In the entries below, how many lines include "size"? Reply with the number and nothing more.

--

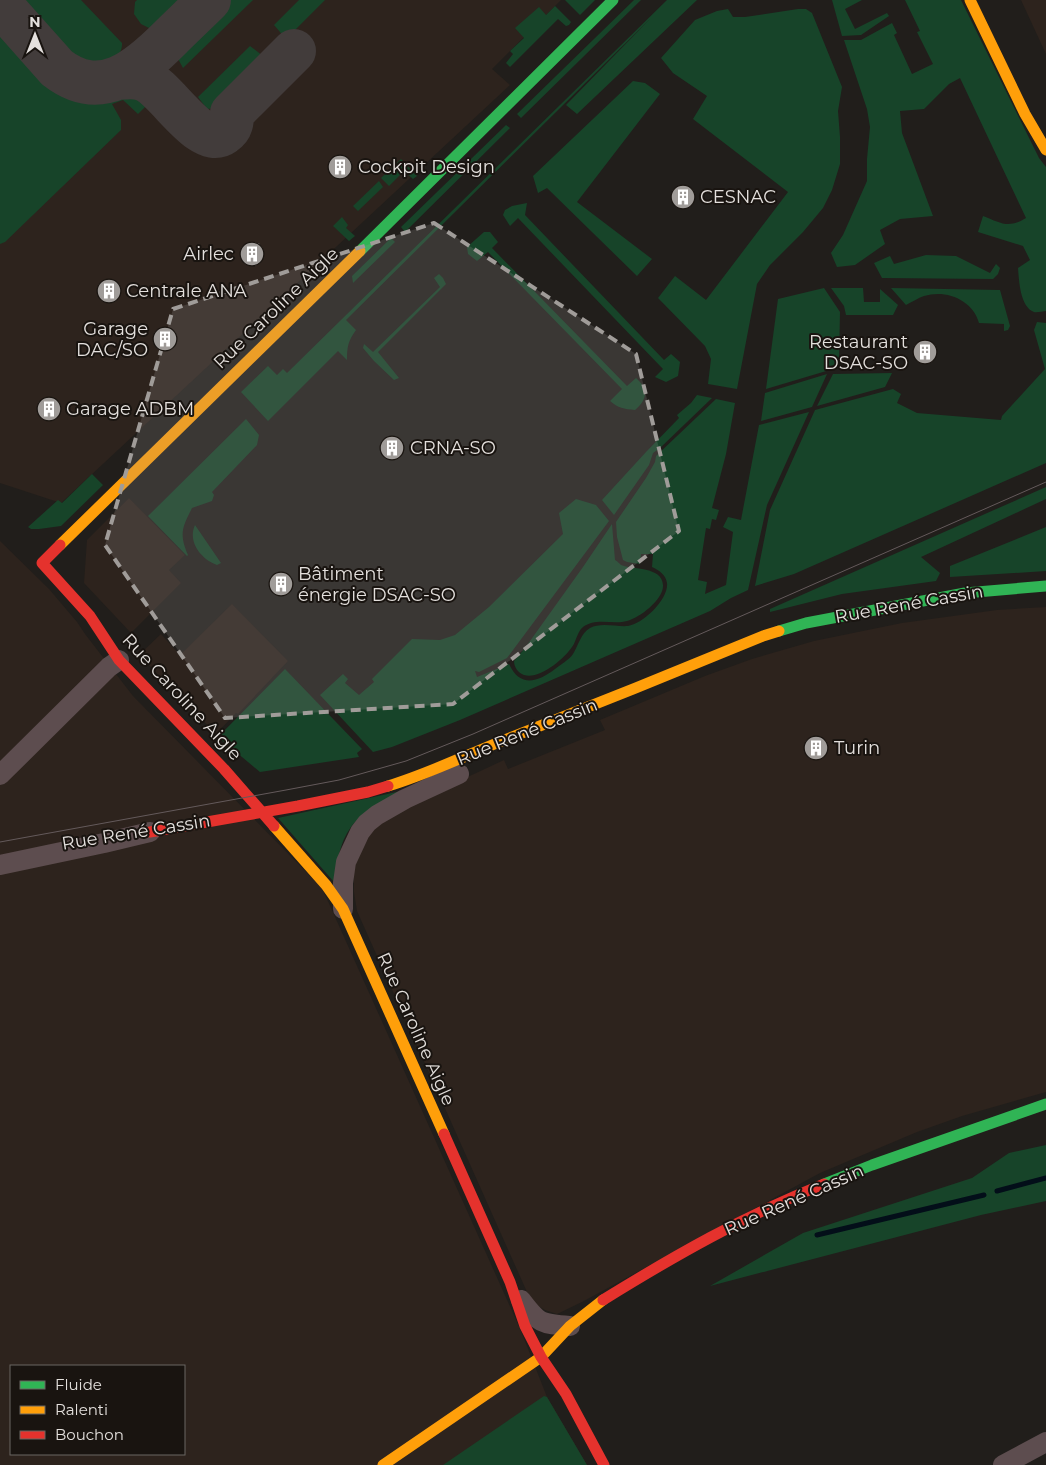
<svg xmlns="http://www.w3.org/2000/svg" width="1046" height="1465" viewBox="0 0 1046 1465" font-family="Montserrat,sans-serif">
	<style>
		.built { fill: #2d231d; fill-rule: evenodd }
		.green { fill: #174429 }
		.lines { fill: none; stroke-linecap: round; stroke-linejoin: round }
		.stream { stroke: #030e19; stroke-width: 5 }
		.taxiway { stroke: #423c3b; stroke-width: 44 }
		.street { stroke: #5d4d4f; stroke-width: 20 }
		.fast { stroke: #30b455; stroke-width: 11 }
		.slow { stroke: #ff9f0a; stroke-width: 11 }
		.jam { stroke: #e5322d; stroke-width: 11 }
		.tram { stroke: #645a5b; stroke-width: 1 }
		.marked { fill: #a09c99; fill-opacity: 0.2; stroke: #a09c99; stroke-width: 4; stroke-dasharray: 10 6; stroke-linejoin: round }
		.labels { text-anchor: middle; stroke-width: 4; stroke-linejoin: round; paint-order: stroke }
		.poi-label { font-size: 18px; fill: #e4e0dd; stroke: #191410; text-anchor: start }
		.street-label { font-size: 18px; fill: #e4e0dd; stroke: #191410 }
	</style>
	<rect width="100%" height="100%" fill="#211e1b"/>
	<path class="built" d="M0,0H561L492,69L510,85L61,503L0,483Z
		M1021,0H1046V54Z
		M129,498L185,555L169,570L181,583L131,633L84,583L87,540Z
		M0,541L49,589L77,622L85,634L133,696L322,888L521,1331L547,1397L587,1465H0ZM11,1366H184V1454H11Z
		M232,604L288,661L238,714L236,713L216,734L139,655L161,634L180,655Z
		M1046,607V1092L962,1116L917,1132L820,1173L582,1302L557,1314L545,1310L535,1304L527,1292L357,911L354,892V872L358,854L380,818L504,760L508,769L605,730L600,720L705,676L752,659L814,641L902,623L997,610Z"/>
	<path class="green" d="M25,0H81L122,43C123,58 105,66 91,65C87,65 83,63 79,62Z
		M137,0H192L163,28L153,30L141,24L134,14L135,2Z
		M228,0H253L183,68L177,57V51Z
		M299,0H325L286,39L274,25Z
		M565,0H595L580,15Z
		M634,0H641L521,118L517,114Z
		M667,0H697L577,114L566,105L651,18L346,320L356,330C348,341 347,347 347,360L338,351L268,421L241,392L268,366L277,375L283,369L287,373Z
		M832,0H862L845,9L855,29L887,13L889,16L861,35L842,36Z
		M905,0H961L1039,158L1046,167V311C1043,311 1037,313 1034,312C1020,307 1019,280 1018,268L1030,260L1023,246L978,232L983,216C1001,223 1008,229 1026,218L960,78L949,84L924,109L900,111L902,133L933,216L900,219L880,230L885,244L855,265L837,267L831,253L843,235L867,181V159L870,127L867,109L844,40H861L892,23L897,33L894,35L912,74L933,64L917,32L920,31Z
		M555,6L571,22L569,25L566,26L558,19L510,67L506,63L513,54L510,51L524,38L515,28L539,7L546,15Z
		M728,9L733,17H745L798,9H806L812,13L842,87L838,111L840,137V164L832,190L823,208L803,232L770,265L757,284L737,389L708,384L711,359L705,346L658,298L675,276L706,300L788,192L693,119L707,96L673,73L661,58L695,20L717,11Z
		M0,25C23,52 50,97 89,100C104,101 120,96 135,93L150,102L138,114L123,100L112,104L121,120V130L5,242L0,244Z
		M250,46L263,56L264,61L217,108L207,109L198,97Z
		M633,81L645,83L660,94L577,202L652,259L637,276L547,188L538,193L533,176Z
		M506,125L510,128L405,232L401,227Z
		M401,159L417,176L413,179L404,171L389,186L381,178Z
		M379,181L383,187L358,211L353,206Z
		M527,203L525,215L664,360L671,354L680,362L678,376L666,382L655,377L663,369L518,218L510,226L503,215L505,210L512,206Z
		M342,217L348,225L346,228L355,236L349,241L333,226Z
		M484,232H490L498,242L492,248L627,386L636,378C649,389 647,400 635,410C624,409 618,408 610,401L622,389L488,252L477,261L468,254L467,247Z
		M391,238L395,242L353,283L352,276Z
		M926,255L956,256L990,273L996,264L1000,268L998,274L993,279L882,278L874,263L890,256L894,264Z
		M439,274L443,278L446,284L378,352L399,378L394,380L374,361L363,348L364,344L373,352L440,287L434,278Z
		M824,288L840,312L839,361L833,369L766,389L778,299Z
		M831,288H863L864,302H880V289L898,305L893,315H846L844,306Z
		M891,288L1000,290L1010,326L1008,330L1004,331V324L979,323C973,300 946,289 924,296C918,298 912,302 906,305Z
		M1037,322L1046,323V463L794,574L755,586L770,510L815,410L893,389L901,394L897,403L917,413L1001,420L1002,416L1045,369L1034,330Z
		M892,373L885,387L817,406L833,374Z
		M827,374L812,407L761,421L765,393Z
		M697,395L712,398L660,448L653,453L649,465L614,515L602,500L646,452L679,418L677,415L691,403Z
		M716,399L735,403L726,454L712,508L719,510L716,520L712,519L710,529L706,528L698,580L707,582L705,594L726,585L733,532L723,527L728,517L741,520L759,425L809,412L767,505L748,590L731,598L710,611L460,720L392,747L373,752L320,695L343,674L348,679L345,683L359,695L374,682L372,679L412,639L440,640L455,635L489,607L563,534L559,513L576,499L596,505L609,521L507,658L479,672L475,671L477,677L509,664C520,688 538,682 555,669C561,664 569,660 573,654C578,646 581,633 590,628C601,622 616,627 628,626C643,624 669,599 667,583C666,575 659,570 652,567L653,554H641L640,564L627,562L623,560L617,537L616,522L646,478L655,462L656,456Z
		M246,419L259,435L257,445L212,492L214,495L212,501L192,508C182,528 179,534 188,555L187,556L148,516Z
		M92,474L103,485L61,526L39,529H31L28,527L58,500L62,503Z
		M1046,487V499L921,557L940,573L936,581L842,594L770,612V609Z
		M612,524L615,560C616,560 620,564 621,565C632,570 662,566 663,585C664,599 640,618 627,621C613,625 596,617 583,627C577,632 576,642 572,647C564,659 539,680 524,675C518,673 514,667 514,661L525,648L583,567Z
		M195,525L221,563L217,565C202,560 187,542 195,525Z
		M1046,527V571L950,577V566Z
		M285,669L362,749L357,753L359,757L260,772L218,737Z
		M401,791C388,800 359,815 351,827C339,843 337,864 334,882L278,818Z
		M1046,1145V1201L981,1215L710,1286L803,1233L972,1178L1009,1153Z
		M544,1396L547,1397L587,1465H443Z"/>
	<g class="lines">
		<path class="stream" d="M997,1191L1046,1178
			M817,1235L984,1195"/>
		<path class="taxiway" d="M0,4L57,68C101,102 138,70 170,38C183,25 196,13 209,0
			M118,78C127,77 137,76 145,80C167,89 201,150 224,133C232,128 232,121 232,113L294,51"/>
		<path class="street" d="M0,775L109,667L119,660
			M0,865L104,843L150,832
			M343,909V883L346,862L360,832L367,823L377,815L405,799L459,774
			M521,1300C539,1324 541,1324 570,1326
			M1003,1465L1046,1442"/>
		<path class="fast" d="M360,251L613,0
			M779,631L806,623L965,593L1046,586
			M824,1184L872,1165L1046,1104"/>
		<path class="slow" d="M970,0L1025,114L1046,150
			M60,545L360,251
			M388,786C428,774 464,756 502,741C589,707 676,672 763,636L779,631
			M274,826L326,885L343,909L444,1134
			M383,1465L541,1357L570,1326L603,1300"/>
		<path class="jam" d="M60,545L42,563L90,616L119,660L224,769L274,826
			M150,832L298,806L368,792L388,786
			M444,1134L510,1282L525,1326L541,1357L566,1394L604,1465
			M603,1300C674,1256 746,1215 824,1184"/>
		<path class="tram" d="M0,842L286,790L339,780L406,761L473,734L1046,482"/>
	</g>
	<path class="marked" d="M434,223L636,354L679,531L453,704L225,718L105,545L173,309Z"/>
	<defs>
		<g id="building-disc" transform="scale(1.25)"><circle r="9.5" fill="#a09c99" stroke="#191410"/><path d="M-4-6H4V6H1V3H-1V6H-4ZM-2.5-4.3h1.7v1.8h-1.7ZM.8-4.3h1.7v1.8H.8ZM-2.5-1h1.7V.8h-1.7ZM.8-1h1.7V.8H.8Z" fill="#fff"/></g>
	</defs>
	<g fill-rule="evenodd">
		<use href="#building-disc" x="340" y="167"/>
		<use href="#building-disc" x="683" y="197"/>
		<use href="#building-disc" x="252" y="254"/>
		<use href="#building-disc" x="109" y="291"/>
		<use href="#building-disc" x="165" y="339"/>
		<use href="#building-disc" x="925" y="352"/>
		<use href="#building-disc" x="49" y="409"/>
		<use href="#building-disc" x="392" y="448"/>
		<use href="#building-disc" x="281" y="584"/>
		<use href="#building-disc" x="816" y="748"/>
	</g>
	<g class="labels">
		<g class="poi-label">
			<text x="358" y="173">Cockpit Design</text>
			<text x="700" y="203">CESNAC</text>
			<text x="234" y="260" text-anchor="end">Airlec</text>
			<text x="126" y="297">Centrale ANA</text>
			<text x="148" y="335" text-anchor="end">Garage<tspan x="148" dy="21">DAC/SO</tspan></text>
			<text x="908" y="348" text-anchor="end">Restaurant<tspan x="908" dy="21">DSAC-SO</tspan></text>
			<text x="66" y="415">Garage ADBM</text>
			<text x="410" y="454">CRNA-SO</text>
			<text x="298" y="580">Bâtiment<tspan x="298" dy="21">énergie DSAC-SO</tspan></text>
			<text x="834" y="754">Turin</text>
		</g>
		<g class="street-label">
			<text transform="translate(276 308) rotate(-44)" y="6">Rue Caroline Aigle</text>
			<text transform="translate(909 604) rotate(-10)" y="6">Rue René Cassin</text>
			<text transform="translate(182 697) rotate(47)" y="6">Rue Caroline Aigle</text>
			<text transform="translate(527 732) rotate(-22)" y="6">Rue René Cassin</text>
			<text transform="translate(136 832) rotate(-9)" y="6">Rue René Cassin</text>
			<text transform="translate(416 1029) rotate(66)" y="6">Rue Caroline Aigle</text>
			<text transform="translate(794 1200) rotate(-24)" y="6">Rue René Cassin</text>
		</g>
	</g>
	<rect x="10" y="1365" width="175" height="90" fill="#191410" stroke="#6a6662"/>
	<rect x="20" y="1381" width="25" height="8" fill="#30b455" stroke="#6a6662"/>
	<text x="55" y="1390" font-size="15" fill="#e4e0dd">Fluide</text>
	<rect x="20" y="1406" width="25" height="8" fill="#ff9f0a" stroke="#6a6662"/>
	<text x="55" y="1415" font-size="15" fill="#e4e0dd">Ralenti</text>
	<rect x="20" y="1431" width="25" height="8" fill="#e5322d" stroke="#6a6662"/>
	<text x="55" y="1440" font-size="15" fill="#e4e0dd">Bouchon</text>
	<g transform="translate(35 35)" stroke="#191410" stroke-width="4" paint-order="stroke">
	<path d="M0-4L9 19L0 12L-9 19Z" fill="#e4e0dd"/>
	<text y="-8" font-size="14" font-weight="bold" text-anchor="middle" fill="#e4e0dd">N</text>
	</g>
</svg>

--

▸ Answer to the problem: 6